I will continue by saying that my colleagues spoke about charitable organizations, but I want to speak about someone who is highly respected in Quebec, Steven Guilbeault of Équiterre. He said:
. . . the government is giving itself immense powers. The Canada Revenue Agency will be able to suspend an organization’s charitable status if there is the slightest suspicion of non-compliance. It seems to me that the last time I checked we were still living in a country where the rule of law prevails.
If Mr. Guilbeault, one of the most respected people in Quebec, questions the approach of Bill C-38 when it comes to charitable organizations, I must say that we should pay attention and set some guidelines to ensure that there are no abuses.
Several other acts are covered by the bill and have nothing to do with the budget, such as the Corrections and Conditional Release Act, the Food and Drugs Act, the Seeds Act, the Health of Animals Act and the Immigration and Refugee Protection Act. There is no way I could ever justify this to Canadians as a budget implementation bill. These matters must be examined independently with experts in each field.
Who could forget the damage that has been done to Canada’s reputation on the world stage; this is fundamental. The elimination of the Kyoto Protocol Implementation Act, the drastic changes to the entire environmental assessment process and amendments to the Canadian Environmental Protection Act are all part of this measure, not to mention the abolition of the National Round Table on the Environment and the Economy, whose independent experts recently stated that Canada is not likely to reach its 2020 greenhouse gas emissions reduction target.
Caroline Hébert wrote:
My greatest concern is that the world does not know of our Canadian human rights failures among our First Nations.
Later, she states:
Canada wants to sell you its oil and gas but won’t trade its principles along with it.
She mentioned Mr. Harper.
Obviously, we completely agree that we should not be ruled by market forces. I think we have a right to manage our resources in a responsible manner, but the measures in this bill do not make us appear very responsible.

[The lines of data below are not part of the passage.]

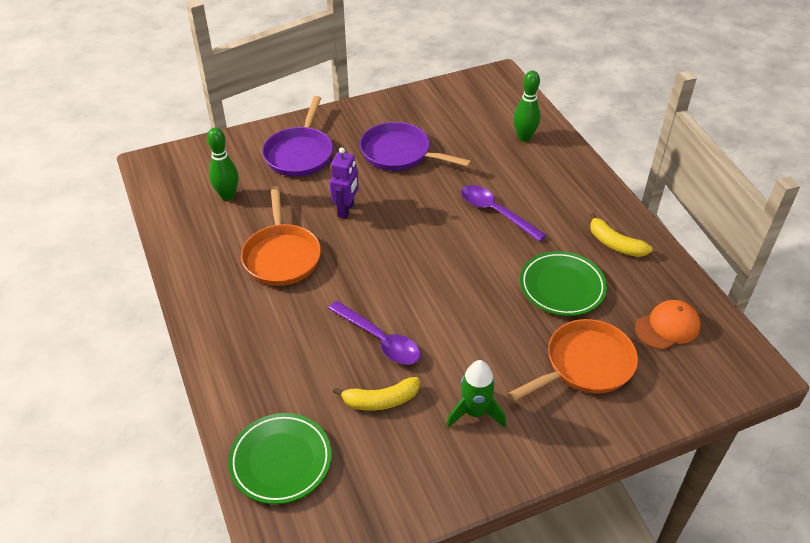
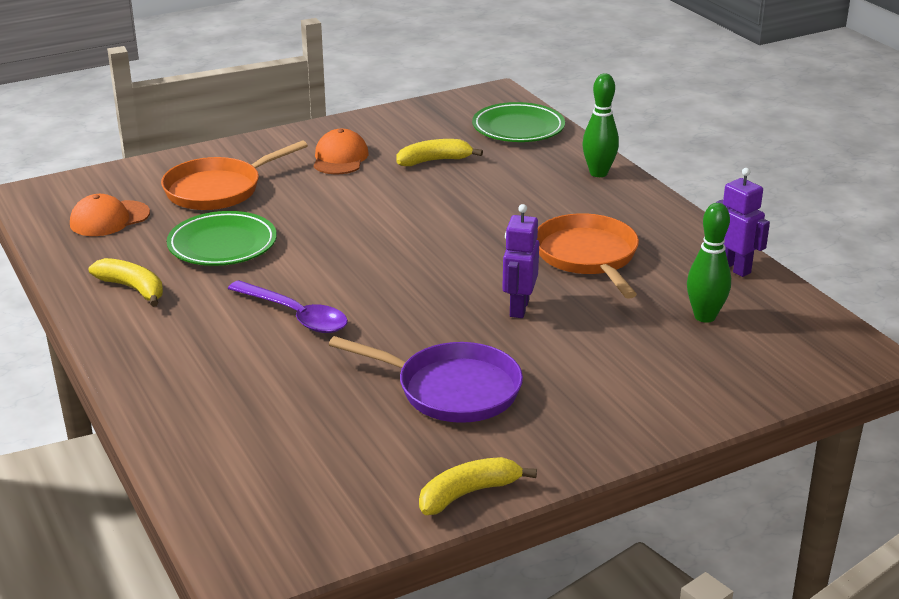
camera: 175 degrees right, 15 degrees down
(181, 237) = (734, 268): none -> purple robot
(300, 153) = (624, 381): purple pan -> none
(380, 340) = (442, 196): purple spoon -> none
(399, 99) = (468, 493): none -> yellow banana
(475, 412) = (340, 158): green rocket -> orange cap
(524, 137) = (225, 428): green bowling pin -> green bowling pin (598, 173)

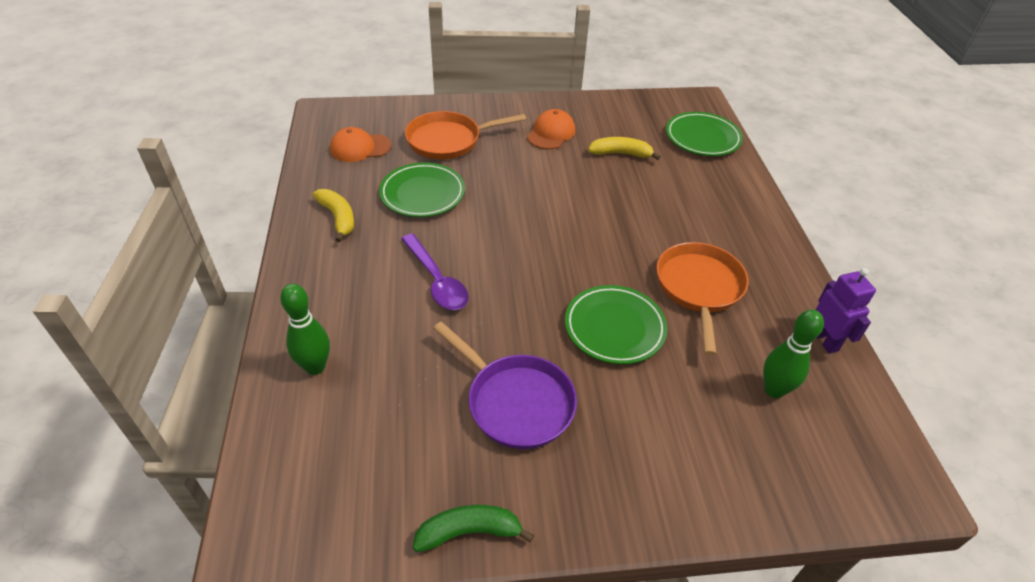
camera: 20 degrees right, 15 degrees up
(468, 493) = (469, 532): yellow banana -> green banana
(518, 308) = (614, 328): purple robot -> green plate
(598, 173) = (748, 200): green bowling pin -> green bowling pin (315, 367)

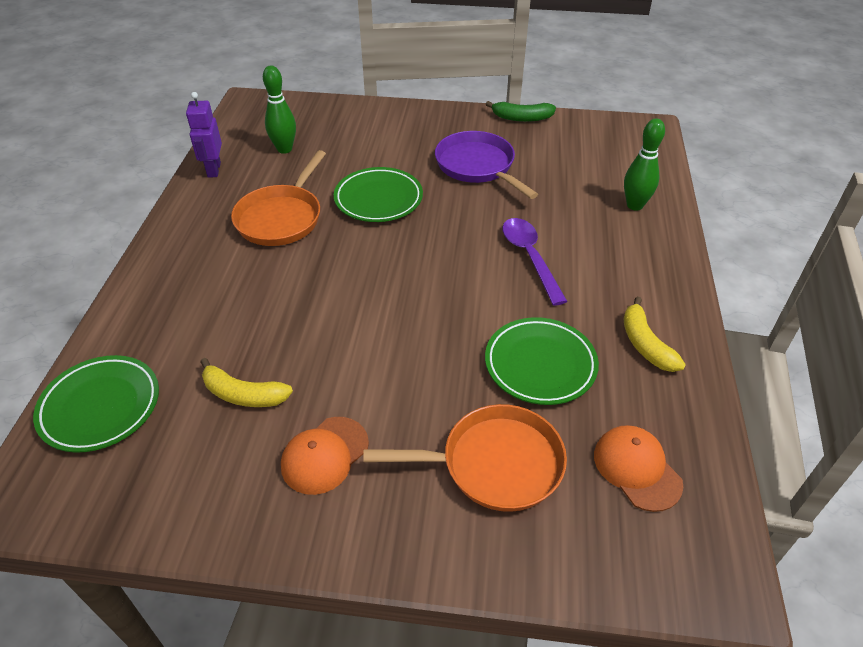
camera: 165 degrees left, 0 degrees up
(360, 148) = (637, 469): orange cap -> orange cap turned 120 degrees counterclockwise

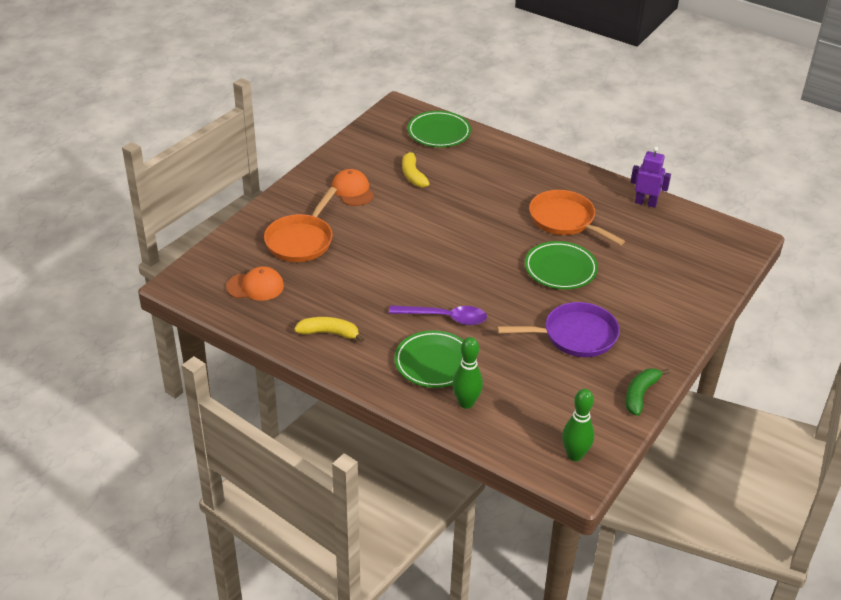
camera: 115 degrees right, 5 degrees down
(243, 394) = (413, 175): yellow banana -> yellow banana turned 60 degrees counterclockwise
(284, 149) = (658, 241): green bowling pin -> green bowling pin (575, 455)
(540, 365) = (349, 282): green plate -> green plate (434, 363)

In closing, I would like to quote David Saints, who says:
We need to change our habits; we need to innovate; we need to create more sustainability and inclusiveness; we need to achieve a balanced economic system; and we need to remain optimistic, lucid, principled and responsible. Bill C-38 appears to promote the exact opposite. Please do not let this happen to our country.

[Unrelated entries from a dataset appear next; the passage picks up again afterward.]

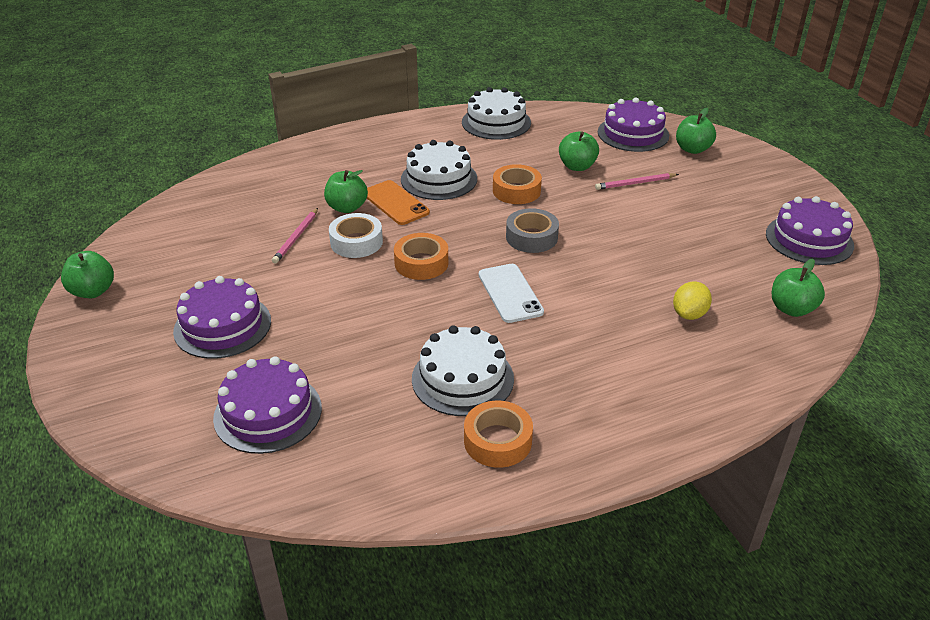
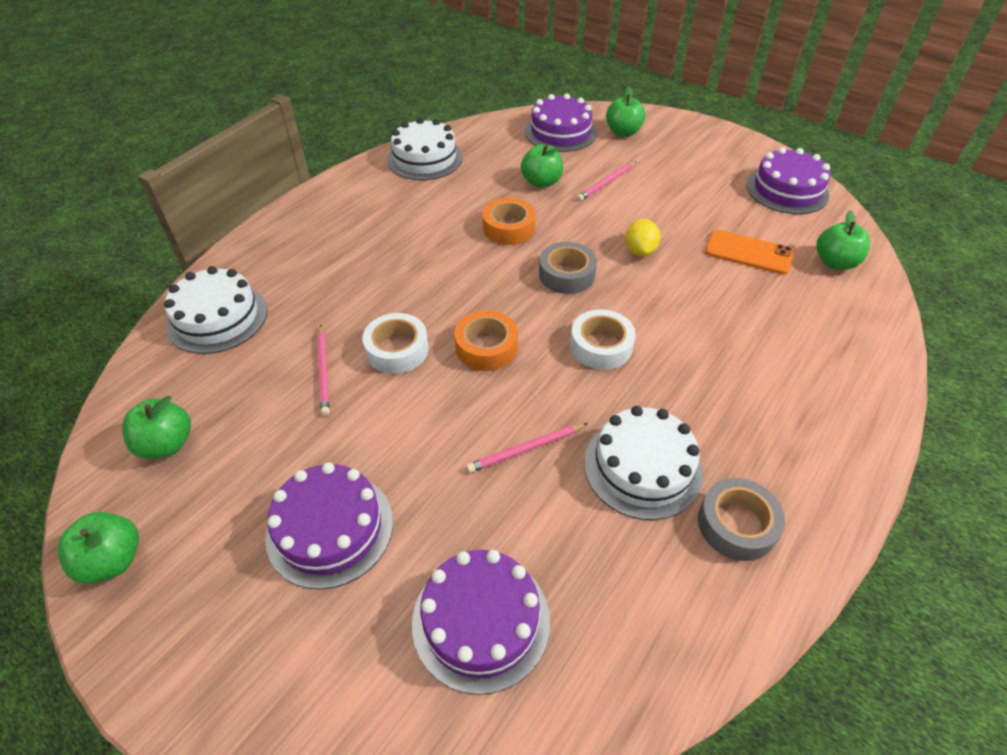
camera: 30 degrees left, 10 degrees up
(347, 207) = (351, 311): green apple -> green apple (167, 444)
(389, 334) = (526, 449): none -> pink pencil
(395, 203) = (399, 286): orange phone -> orange phone (748, 253)
(439, 179) = (421, 241): white cake -> white cake (217, 318)
(497, 441) = (736, 524): orange tape -> grey tape
(510, 293) = (601, 346): white phone -> white tape
(689, 314) = (767, 302): yellow lemon -> yellow lemon (640, 250)

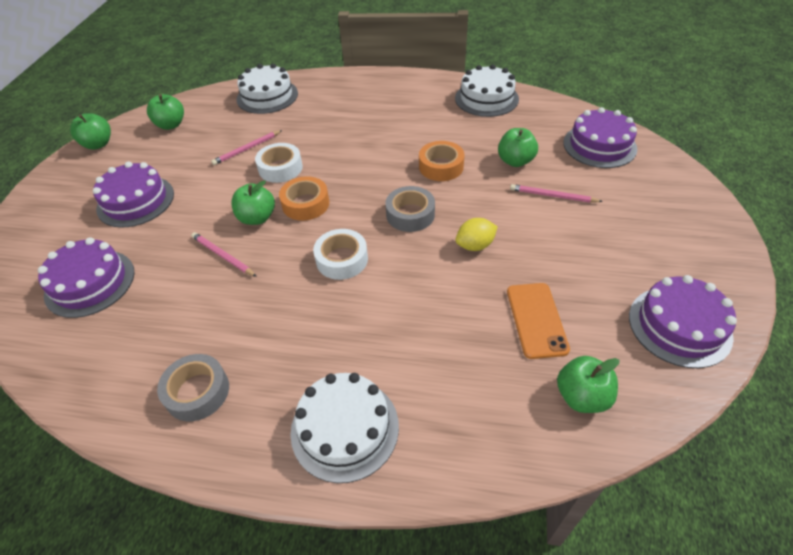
camera: 65 degrees right, 0 degrees up
(623, 132) = (645, 180): green apple -> green apple (257, 218)
(642, 467) = (231, 320): white cake -> white cake (345, 428)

That is what a Canadian citizen is begging us to do, a Canadian who votes at every election, is responsible and has been paying attention to our budget.
Like me and all of our colleagues, they are concerned that we have not been able to do our job properly, that we have been swamped with too many pieces of legislation in this one bill, that Canadians will not be well served by this process, and that it makes a mockery of our democracy.
I call on all honourable senators, Liberals and Conservatives alike, to vote against this bill.